------ EXTRACTED RECORDS ------
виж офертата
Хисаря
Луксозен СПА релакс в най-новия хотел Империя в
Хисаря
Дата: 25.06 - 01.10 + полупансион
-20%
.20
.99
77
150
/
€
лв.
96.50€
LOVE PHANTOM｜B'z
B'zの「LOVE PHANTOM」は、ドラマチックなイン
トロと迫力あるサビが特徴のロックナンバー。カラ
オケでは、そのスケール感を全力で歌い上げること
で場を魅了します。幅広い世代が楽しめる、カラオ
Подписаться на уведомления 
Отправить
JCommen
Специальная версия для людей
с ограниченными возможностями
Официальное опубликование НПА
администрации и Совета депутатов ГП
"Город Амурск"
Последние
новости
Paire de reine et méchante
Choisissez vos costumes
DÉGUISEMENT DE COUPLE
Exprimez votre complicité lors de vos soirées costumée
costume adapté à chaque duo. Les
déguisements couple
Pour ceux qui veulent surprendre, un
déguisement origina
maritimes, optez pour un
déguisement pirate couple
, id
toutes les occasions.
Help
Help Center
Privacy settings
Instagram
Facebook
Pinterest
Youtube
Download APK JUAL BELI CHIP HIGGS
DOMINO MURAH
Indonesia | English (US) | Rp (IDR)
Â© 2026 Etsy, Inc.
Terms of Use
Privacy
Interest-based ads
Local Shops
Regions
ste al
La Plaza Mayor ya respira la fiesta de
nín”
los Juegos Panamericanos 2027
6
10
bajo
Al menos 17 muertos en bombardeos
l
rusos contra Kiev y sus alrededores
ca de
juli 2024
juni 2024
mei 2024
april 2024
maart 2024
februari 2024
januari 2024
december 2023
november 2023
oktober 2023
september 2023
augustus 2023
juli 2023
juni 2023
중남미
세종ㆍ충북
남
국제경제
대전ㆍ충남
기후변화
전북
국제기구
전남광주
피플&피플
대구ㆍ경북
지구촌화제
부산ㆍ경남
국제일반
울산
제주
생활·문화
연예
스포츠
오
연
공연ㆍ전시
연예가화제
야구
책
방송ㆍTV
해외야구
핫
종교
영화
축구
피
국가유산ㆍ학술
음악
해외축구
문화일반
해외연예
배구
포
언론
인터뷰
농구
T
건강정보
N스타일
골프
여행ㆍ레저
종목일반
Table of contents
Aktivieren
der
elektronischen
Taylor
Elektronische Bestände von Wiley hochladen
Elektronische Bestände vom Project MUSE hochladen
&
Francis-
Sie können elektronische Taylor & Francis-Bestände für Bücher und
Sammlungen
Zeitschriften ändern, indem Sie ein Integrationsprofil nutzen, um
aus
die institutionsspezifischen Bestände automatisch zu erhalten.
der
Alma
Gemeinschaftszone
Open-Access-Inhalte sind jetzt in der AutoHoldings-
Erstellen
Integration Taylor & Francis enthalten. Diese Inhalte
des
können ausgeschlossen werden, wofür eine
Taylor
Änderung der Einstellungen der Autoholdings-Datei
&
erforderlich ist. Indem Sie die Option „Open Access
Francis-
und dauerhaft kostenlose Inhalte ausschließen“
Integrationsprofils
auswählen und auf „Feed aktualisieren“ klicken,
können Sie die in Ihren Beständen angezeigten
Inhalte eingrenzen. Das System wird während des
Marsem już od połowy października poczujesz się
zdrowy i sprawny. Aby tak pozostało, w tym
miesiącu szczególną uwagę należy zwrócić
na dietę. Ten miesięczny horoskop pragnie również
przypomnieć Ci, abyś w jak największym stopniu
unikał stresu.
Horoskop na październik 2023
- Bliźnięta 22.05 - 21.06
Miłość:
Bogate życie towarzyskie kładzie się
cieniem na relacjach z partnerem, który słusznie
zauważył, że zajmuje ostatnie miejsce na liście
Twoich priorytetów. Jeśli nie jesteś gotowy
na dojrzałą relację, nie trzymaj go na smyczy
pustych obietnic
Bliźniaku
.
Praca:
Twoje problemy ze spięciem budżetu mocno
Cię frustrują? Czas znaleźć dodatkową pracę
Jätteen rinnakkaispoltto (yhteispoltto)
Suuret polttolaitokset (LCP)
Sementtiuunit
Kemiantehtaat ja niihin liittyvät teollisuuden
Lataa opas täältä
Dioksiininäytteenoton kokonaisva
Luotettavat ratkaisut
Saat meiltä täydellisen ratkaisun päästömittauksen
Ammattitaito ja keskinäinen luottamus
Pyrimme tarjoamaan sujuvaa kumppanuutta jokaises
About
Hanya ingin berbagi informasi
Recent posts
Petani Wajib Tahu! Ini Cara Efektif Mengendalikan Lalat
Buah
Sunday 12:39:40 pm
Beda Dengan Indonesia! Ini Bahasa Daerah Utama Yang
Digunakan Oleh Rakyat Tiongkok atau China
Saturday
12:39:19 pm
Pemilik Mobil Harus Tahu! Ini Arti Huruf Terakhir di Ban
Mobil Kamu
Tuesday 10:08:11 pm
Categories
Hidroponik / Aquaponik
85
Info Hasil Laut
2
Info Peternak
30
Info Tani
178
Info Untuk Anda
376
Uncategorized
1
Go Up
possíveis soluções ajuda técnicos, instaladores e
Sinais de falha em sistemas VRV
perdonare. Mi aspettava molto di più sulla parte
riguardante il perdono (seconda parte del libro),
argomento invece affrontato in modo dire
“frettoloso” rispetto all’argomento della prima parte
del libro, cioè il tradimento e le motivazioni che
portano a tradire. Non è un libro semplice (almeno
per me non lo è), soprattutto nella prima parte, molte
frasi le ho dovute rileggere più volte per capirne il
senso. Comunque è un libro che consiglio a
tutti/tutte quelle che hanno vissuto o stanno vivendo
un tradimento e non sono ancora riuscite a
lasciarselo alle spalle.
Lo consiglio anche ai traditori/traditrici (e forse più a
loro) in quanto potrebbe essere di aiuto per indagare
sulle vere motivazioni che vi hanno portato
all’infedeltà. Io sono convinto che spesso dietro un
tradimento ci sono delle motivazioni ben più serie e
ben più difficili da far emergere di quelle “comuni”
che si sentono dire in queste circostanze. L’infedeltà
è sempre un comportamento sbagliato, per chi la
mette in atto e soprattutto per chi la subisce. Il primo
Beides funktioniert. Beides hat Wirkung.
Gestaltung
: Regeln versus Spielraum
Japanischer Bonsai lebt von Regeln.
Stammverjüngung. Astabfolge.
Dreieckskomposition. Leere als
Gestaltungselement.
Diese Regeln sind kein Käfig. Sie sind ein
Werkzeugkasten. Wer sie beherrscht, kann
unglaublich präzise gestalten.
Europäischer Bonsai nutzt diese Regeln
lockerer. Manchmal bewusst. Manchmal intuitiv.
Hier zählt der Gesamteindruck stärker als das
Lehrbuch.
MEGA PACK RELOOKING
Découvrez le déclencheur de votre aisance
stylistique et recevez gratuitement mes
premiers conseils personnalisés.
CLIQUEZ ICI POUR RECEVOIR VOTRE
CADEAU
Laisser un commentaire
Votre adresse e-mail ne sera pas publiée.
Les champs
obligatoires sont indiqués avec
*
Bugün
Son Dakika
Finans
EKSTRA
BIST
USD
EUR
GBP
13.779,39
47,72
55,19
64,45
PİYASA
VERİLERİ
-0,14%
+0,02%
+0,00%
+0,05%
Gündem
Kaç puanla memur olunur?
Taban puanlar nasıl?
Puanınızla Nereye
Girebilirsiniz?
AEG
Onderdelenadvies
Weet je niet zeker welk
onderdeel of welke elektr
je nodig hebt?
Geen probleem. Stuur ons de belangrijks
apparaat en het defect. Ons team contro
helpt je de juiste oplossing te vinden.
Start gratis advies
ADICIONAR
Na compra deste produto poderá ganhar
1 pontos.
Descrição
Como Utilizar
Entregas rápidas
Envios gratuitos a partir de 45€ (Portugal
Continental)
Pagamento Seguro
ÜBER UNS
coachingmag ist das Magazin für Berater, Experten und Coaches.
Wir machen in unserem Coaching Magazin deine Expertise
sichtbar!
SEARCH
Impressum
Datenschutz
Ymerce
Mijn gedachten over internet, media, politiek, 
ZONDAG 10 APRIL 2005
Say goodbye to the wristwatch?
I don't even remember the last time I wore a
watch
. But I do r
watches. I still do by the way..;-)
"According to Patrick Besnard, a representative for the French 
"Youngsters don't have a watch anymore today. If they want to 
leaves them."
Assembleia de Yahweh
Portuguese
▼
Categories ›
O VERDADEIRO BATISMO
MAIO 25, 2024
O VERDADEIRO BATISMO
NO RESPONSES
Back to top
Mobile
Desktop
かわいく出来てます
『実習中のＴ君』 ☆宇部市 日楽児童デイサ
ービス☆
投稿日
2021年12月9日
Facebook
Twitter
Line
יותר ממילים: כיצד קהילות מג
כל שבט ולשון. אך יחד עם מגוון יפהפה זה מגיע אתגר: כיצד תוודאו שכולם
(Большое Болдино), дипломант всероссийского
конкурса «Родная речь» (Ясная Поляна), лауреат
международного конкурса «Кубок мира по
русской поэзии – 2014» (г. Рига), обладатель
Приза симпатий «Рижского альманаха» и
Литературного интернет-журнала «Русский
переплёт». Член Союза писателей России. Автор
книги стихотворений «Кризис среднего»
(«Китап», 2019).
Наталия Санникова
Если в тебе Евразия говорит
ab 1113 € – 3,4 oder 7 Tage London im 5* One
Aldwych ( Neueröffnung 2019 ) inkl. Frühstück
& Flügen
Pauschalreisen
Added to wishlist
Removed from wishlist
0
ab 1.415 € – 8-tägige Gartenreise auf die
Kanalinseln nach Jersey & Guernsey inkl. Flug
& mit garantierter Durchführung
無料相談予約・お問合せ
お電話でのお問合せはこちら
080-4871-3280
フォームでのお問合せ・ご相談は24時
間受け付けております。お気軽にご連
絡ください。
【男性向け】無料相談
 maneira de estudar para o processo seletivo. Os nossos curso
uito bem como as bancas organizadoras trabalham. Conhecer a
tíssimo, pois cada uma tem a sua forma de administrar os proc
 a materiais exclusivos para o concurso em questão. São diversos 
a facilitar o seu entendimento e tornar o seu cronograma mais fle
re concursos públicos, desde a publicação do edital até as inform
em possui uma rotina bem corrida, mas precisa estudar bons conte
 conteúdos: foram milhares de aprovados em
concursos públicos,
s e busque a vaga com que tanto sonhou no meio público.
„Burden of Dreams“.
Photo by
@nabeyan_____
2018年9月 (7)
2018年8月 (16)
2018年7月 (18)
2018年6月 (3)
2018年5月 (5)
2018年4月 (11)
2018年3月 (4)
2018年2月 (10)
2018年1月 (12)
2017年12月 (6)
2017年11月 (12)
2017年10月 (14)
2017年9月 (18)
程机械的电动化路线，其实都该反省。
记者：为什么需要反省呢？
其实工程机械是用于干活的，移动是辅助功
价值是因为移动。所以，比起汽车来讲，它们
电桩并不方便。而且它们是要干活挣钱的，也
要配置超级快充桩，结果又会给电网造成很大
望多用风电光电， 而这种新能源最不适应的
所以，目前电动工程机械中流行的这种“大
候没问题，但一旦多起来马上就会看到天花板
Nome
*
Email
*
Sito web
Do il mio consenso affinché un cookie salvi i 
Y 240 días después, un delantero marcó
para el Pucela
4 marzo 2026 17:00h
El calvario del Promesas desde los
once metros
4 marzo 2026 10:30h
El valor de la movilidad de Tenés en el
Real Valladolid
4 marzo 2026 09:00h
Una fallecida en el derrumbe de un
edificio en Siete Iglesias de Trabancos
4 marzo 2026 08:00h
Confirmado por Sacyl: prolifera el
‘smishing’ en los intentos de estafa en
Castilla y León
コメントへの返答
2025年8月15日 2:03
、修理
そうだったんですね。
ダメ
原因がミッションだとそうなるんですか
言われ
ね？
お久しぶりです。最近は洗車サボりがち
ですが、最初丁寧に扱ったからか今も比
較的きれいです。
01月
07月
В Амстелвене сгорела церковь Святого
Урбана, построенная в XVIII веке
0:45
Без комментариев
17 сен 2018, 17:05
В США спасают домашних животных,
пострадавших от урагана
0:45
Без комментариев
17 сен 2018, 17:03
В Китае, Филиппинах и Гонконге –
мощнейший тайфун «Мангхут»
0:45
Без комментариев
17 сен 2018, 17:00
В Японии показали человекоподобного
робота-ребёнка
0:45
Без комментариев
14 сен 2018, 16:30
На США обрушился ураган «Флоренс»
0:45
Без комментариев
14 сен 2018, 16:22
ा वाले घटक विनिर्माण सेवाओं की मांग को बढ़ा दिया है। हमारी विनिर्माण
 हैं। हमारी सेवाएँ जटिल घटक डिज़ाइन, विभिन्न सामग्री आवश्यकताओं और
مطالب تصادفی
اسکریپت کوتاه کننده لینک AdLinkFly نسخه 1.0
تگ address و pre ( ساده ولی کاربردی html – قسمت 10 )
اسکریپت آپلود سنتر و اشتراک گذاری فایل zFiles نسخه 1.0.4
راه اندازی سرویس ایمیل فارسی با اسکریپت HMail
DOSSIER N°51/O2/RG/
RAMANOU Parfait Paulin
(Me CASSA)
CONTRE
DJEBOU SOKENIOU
------
## PROBLEM STATEMENT
Your answer should be the exact lines above from the one with "un tradimento e non sono ancora riuscite a" through the one with "che si sentono", both included, and nothing besides.

## ANSWER FOR THE TASK
un tradimento e non sono ancora riuscite a
lasciarselo alle spalle.
Lo consiglio anche ai traditori/traditrici (e forse più a
loro) in quanto potrebbe essere di aiuto per indagare
sulle vere motivazioni che vi hanno portato
all’infedeltà. Io sono convinto che spesso dietro un
tradimento ci sono delle motivazioni ben più serie e
ben più difficili da far emergere di quelle “comuni”
che si sentono dire in queste circostanze. L’infedeltà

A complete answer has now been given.